---------- Supplied records
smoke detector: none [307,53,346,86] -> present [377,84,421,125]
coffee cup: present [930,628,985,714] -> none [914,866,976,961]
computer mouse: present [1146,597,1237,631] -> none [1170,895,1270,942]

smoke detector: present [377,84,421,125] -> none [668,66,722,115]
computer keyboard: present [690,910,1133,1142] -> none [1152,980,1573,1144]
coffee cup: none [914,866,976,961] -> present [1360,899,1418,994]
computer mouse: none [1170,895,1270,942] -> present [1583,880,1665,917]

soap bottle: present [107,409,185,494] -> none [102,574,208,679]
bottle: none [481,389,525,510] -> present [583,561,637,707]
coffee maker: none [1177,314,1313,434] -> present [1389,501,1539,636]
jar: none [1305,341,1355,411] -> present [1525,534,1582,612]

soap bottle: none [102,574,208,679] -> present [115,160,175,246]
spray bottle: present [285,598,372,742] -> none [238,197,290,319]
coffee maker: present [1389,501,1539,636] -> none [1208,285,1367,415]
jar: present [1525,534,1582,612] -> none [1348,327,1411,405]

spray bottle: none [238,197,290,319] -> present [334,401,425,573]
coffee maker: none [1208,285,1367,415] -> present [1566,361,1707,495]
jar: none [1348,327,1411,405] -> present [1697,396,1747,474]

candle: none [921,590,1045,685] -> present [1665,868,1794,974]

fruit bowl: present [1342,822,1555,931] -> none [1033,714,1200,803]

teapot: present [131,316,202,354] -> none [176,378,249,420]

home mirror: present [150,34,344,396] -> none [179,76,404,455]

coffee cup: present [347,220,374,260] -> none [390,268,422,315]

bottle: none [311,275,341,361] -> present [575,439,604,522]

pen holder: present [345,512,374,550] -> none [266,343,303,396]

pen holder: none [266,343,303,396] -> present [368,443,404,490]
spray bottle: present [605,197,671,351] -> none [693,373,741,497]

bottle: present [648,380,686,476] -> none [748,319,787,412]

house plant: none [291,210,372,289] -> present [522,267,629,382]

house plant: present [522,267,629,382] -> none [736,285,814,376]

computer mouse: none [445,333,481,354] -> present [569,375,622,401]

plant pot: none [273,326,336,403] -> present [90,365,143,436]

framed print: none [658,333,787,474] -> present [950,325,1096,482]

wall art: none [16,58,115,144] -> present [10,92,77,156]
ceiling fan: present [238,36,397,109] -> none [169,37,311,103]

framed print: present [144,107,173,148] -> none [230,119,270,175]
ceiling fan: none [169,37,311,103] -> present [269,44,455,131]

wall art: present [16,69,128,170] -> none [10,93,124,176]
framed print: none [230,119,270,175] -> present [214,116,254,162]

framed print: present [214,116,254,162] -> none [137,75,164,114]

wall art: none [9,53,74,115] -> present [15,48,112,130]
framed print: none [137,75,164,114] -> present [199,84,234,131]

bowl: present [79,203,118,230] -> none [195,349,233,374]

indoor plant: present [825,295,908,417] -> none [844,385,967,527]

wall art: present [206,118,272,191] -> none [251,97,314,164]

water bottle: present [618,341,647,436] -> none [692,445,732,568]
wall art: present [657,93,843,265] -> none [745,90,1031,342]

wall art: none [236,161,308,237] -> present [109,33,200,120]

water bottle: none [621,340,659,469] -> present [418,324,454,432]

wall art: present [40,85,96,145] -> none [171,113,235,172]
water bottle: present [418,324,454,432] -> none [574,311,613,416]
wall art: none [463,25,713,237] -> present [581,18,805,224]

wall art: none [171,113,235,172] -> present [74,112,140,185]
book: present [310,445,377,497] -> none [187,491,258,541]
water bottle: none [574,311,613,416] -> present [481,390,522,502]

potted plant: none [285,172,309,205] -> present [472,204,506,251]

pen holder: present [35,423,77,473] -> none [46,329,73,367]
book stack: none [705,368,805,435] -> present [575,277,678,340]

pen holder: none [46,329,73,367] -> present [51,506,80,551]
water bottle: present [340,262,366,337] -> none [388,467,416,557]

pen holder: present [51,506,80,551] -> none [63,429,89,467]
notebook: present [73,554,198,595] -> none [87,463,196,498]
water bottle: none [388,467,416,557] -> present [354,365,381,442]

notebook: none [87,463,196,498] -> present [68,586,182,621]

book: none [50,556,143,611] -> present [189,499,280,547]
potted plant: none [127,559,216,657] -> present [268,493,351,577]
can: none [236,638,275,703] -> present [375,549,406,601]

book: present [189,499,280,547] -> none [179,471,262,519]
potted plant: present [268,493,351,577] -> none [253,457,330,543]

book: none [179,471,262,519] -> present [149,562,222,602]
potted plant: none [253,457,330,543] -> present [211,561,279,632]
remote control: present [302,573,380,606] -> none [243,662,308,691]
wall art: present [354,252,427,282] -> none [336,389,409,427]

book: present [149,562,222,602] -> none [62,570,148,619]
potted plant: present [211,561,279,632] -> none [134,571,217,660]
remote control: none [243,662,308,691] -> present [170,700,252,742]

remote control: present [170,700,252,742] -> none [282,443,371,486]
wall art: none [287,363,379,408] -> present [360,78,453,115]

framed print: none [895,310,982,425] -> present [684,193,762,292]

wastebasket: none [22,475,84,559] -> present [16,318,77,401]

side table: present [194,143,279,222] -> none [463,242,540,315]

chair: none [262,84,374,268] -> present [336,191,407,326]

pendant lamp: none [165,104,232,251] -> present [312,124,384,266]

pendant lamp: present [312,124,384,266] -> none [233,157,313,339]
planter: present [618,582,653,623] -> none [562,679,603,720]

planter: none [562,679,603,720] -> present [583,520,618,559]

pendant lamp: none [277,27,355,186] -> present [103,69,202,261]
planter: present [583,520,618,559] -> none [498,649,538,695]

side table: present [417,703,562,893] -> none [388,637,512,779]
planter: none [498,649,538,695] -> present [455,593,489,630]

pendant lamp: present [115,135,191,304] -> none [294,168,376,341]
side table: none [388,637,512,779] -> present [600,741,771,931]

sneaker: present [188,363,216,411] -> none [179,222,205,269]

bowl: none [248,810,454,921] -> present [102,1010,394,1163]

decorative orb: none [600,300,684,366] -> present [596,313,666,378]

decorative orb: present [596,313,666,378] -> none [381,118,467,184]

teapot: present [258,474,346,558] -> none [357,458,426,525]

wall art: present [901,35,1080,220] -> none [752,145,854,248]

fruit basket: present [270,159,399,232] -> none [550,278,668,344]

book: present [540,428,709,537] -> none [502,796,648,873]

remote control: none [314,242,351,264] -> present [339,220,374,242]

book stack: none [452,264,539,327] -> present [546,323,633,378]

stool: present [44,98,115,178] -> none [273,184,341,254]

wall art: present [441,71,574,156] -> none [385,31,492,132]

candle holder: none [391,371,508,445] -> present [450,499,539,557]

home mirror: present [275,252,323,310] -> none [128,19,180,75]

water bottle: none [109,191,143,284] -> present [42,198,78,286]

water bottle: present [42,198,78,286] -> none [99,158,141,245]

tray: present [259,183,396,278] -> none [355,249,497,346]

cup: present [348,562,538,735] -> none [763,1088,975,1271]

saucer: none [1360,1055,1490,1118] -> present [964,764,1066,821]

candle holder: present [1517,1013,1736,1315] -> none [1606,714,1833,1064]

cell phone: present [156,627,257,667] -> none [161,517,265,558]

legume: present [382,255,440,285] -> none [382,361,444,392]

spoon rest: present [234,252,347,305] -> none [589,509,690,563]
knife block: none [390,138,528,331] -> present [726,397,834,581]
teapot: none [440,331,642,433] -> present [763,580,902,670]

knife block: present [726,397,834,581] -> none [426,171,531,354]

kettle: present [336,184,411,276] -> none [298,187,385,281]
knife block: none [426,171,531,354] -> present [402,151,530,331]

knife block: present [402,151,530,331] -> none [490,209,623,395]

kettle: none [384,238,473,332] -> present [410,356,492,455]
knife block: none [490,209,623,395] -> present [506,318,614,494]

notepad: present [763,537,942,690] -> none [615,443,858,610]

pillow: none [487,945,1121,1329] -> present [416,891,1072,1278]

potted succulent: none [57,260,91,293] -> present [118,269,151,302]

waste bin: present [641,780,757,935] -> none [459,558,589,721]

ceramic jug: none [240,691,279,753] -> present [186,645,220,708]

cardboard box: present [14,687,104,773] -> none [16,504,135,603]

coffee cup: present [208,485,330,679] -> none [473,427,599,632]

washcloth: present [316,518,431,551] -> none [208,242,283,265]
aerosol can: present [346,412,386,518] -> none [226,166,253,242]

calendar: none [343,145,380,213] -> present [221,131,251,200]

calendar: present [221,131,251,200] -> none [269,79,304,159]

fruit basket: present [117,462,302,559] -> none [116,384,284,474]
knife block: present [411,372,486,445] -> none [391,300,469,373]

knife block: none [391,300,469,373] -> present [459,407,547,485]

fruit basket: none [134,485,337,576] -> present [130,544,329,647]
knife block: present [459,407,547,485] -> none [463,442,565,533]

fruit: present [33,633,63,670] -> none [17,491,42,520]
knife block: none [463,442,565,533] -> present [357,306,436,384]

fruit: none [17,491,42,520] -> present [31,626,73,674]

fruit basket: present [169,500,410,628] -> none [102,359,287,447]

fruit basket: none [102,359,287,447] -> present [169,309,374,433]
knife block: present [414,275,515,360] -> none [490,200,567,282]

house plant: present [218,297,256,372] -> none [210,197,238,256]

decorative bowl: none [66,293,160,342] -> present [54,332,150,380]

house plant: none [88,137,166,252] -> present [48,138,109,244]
--------------------
# Work task
Among the entries above, count every line containing the string "mirror". Your reply must be that number alone.

# Result
2